##### Data to examine

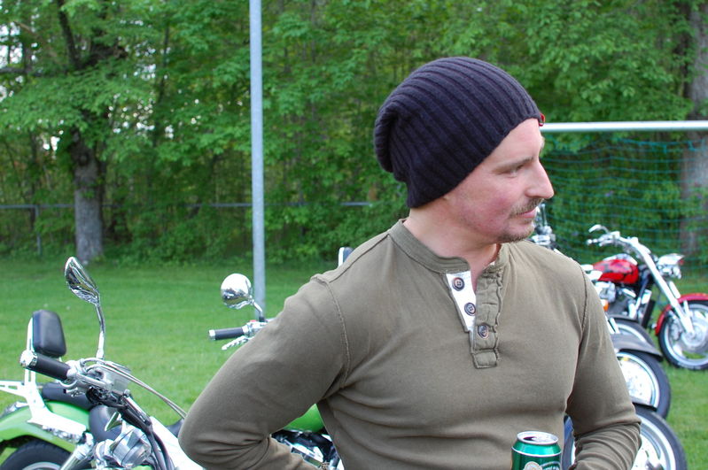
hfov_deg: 37.9
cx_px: 354
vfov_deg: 25.7
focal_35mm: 52
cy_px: 235
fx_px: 1031
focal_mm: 35
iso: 400
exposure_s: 1/80
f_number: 4.5
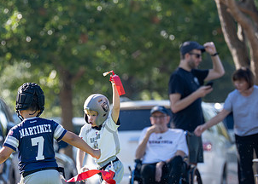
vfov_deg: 2.0
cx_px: 96
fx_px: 5344
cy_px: 98
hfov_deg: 2.8
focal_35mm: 729
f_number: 2.8
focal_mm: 200
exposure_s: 1/2000
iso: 250
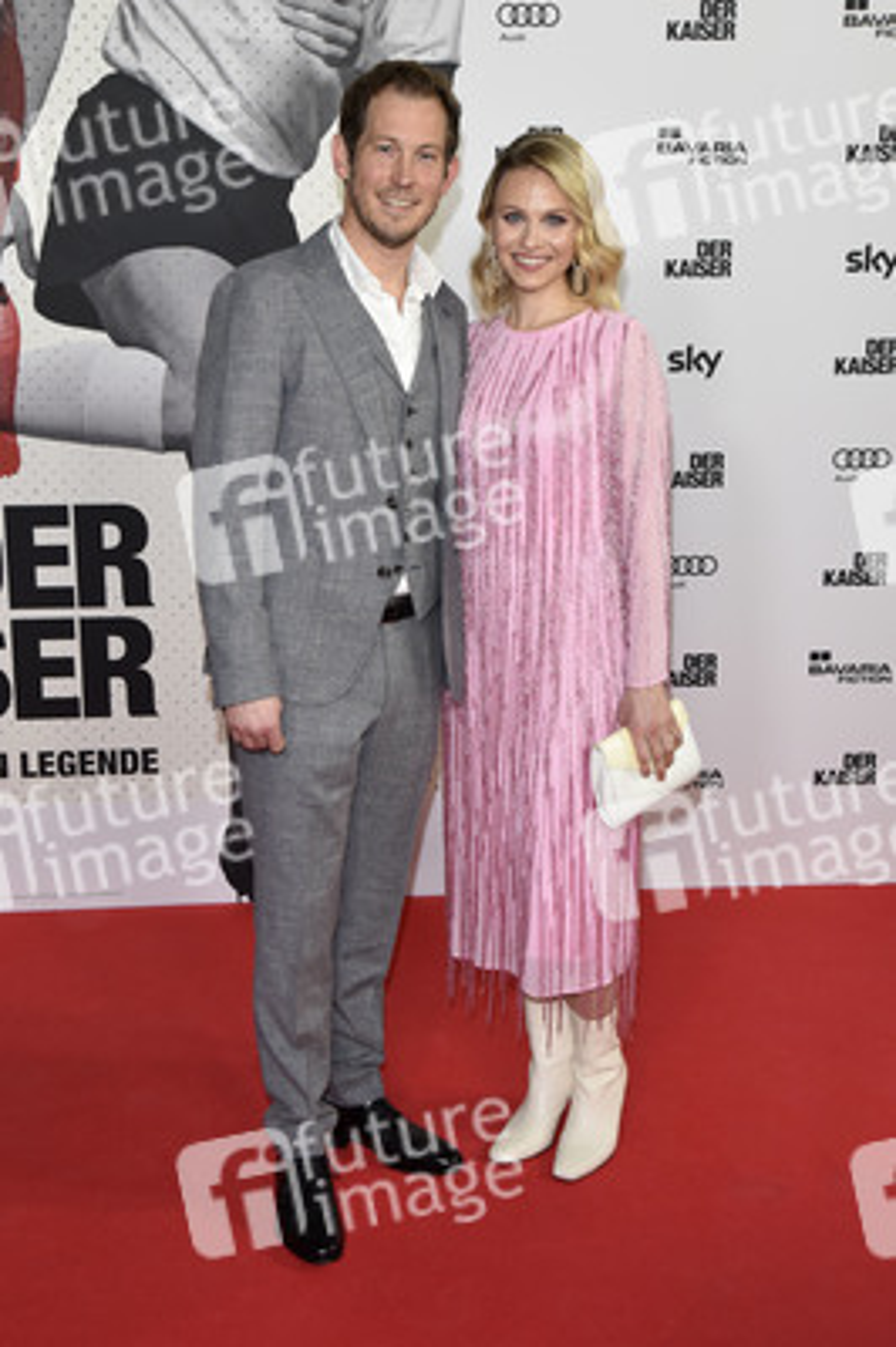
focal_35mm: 48
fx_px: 1795
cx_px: 448
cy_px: 674
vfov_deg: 41.1
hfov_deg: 28.0
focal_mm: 48
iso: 2000
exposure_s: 1/200
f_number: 9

##########

• _About this exercise_:
Every record gets retyped exactly; no picture goes into the copy.

• _Exercise result_:
hfov_deg: 37.9
cx_px: 354
vfov_deg: 25.7
focal_35mm: 52
cy_px: 235
fx_px: 1031
focal_mm: 35
iso: 400
exposure_s: 1/80
f_number: 4.5
vfov_deg: 2.0
cx_px: 96
fx_px: 5344
cy_px: 98
hfov_deg: 2.8
focal_35mm: 729
f_number: 2.8
focal_mm: 200
exposure_s: 1/2000
iso: 250
focal_35mm: 48
fx_px: 1795
cx_px: 448
cy_px: 674
vfov_deg: 41.1
hfov_deg: 28.0
focal_mm: 48
iso: 2000
exposure_s: 1/200
f_number: 9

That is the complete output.